Required work:
a: According to the text on workplace violence in health care, by what percentage has the rate of violent incidents reported against healthcare workers increased in the last decade?
b: For each statement, say whether it agrees with the text on workplace violence in health care, and quote the deciding words: (i) Health care workers make up 13% of the U.S. workforce. (ii) Workplace violence is the leading cause of fatal occupational injury. (iii) Higher employee turnover is one of the negative repercussions for employers.
c: Rewrite the paragraph of the text on workplace violence in health care that begins "Despite the fact that workplace violence is prevalent" as a short list that keeps its main facts.

Extracted text:

Health care workers comprise only 13% of the U.S. workforce but experience 60% of all workplace assaults (Wax, Pinette & Cartin, 2016). Workplace violence is the second leading cause of fatal occupational injury and, in 2013, 1 in 4 workplace fatalities were due to assaults and violent acts against healthcare and social service workers (Occupational Safety and Health Administration [OSHA], 2016).
In the healthcare industry workplace violence is a serious and growing concern. Data shows that in the last decade, the rate of violent incidents reported against healthcare workers has increased by 110% (Campbell, 2016).
In 2018, the Clinic confiscated a staggering 30,000 weapons from patients and visitors in its system in the Northeast Ohio region.
Violence against healthcare employees threatens their dignity, health and safety and also has negative repercussions for employers including reduced productivity and quality of care provided, higher employee turnover and increased costs.
Despite the fact that workplace violence is prevalent, well-documented and often brings devastating consequences for healthcare workers, there are no mandatory federal safety regulations in place to protect vulnerable workers. At the state level, currently only nine states have legislation mandating that certain types of health care facilities implement workplace violence prevention programs.

Records contained in a dataset:
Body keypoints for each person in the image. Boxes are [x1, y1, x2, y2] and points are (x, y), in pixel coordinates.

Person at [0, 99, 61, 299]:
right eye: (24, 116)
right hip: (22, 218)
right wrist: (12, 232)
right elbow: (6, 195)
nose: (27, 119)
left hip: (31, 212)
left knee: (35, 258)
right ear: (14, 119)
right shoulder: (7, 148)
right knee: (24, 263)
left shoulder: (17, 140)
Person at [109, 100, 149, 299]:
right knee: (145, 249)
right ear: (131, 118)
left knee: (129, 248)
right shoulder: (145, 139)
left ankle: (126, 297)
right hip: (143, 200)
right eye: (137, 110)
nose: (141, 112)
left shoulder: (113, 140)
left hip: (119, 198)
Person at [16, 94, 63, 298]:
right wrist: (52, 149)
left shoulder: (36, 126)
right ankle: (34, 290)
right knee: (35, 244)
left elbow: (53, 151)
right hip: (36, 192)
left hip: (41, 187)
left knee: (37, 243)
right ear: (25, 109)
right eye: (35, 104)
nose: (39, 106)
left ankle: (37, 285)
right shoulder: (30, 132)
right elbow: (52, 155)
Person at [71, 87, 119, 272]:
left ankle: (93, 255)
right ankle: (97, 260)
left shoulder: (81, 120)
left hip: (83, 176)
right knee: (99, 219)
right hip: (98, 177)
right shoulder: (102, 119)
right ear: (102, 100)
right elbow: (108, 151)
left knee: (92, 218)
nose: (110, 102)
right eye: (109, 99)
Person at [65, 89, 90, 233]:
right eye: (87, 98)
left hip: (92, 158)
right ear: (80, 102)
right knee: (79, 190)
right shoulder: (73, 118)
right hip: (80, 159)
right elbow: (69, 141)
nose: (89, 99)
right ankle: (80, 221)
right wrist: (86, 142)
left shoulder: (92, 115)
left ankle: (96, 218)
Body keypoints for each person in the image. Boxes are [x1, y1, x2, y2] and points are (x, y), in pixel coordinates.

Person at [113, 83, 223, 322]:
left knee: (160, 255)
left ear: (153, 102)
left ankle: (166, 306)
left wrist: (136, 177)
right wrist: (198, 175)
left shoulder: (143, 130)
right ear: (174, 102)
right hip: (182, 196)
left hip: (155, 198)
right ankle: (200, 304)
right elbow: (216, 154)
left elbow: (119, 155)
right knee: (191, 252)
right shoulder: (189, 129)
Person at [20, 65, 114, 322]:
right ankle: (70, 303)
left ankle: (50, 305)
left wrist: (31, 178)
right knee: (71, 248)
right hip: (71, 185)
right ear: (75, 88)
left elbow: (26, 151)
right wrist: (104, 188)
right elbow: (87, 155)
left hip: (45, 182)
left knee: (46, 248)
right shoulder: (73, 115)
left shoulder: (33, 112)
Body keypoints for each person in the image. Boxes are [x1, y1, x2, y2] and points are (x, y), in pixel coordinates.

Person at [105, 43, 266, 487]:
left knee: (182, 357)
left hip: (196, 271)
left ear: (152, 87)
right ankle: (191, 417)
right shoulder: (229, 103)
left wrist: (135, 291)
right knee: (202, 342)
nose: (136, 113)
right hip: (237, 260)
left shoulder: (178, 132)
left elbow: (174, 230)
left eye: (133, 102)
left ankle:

Completed exercise:
a: 110%

b:
(i) Yes: "Health care workers comprise only 13% of the U.S. workforce"
(ii) No: "Workplace violence is the second leading cause of fatal occupational injury"
(iii) Yes: "negative repercussions for employers including reduced productivity and quality of care provided, higher employee turnover and increased costs"

c:
- Workplace violence is prevalent and well documented, and it often has devastating consequences for healthcare workers.
- No mandatory federal safety regulations protect these vulnerable workers.
- Only nine states have legislation requiring certain types of health care facilities to implement workplace violence prevention programs.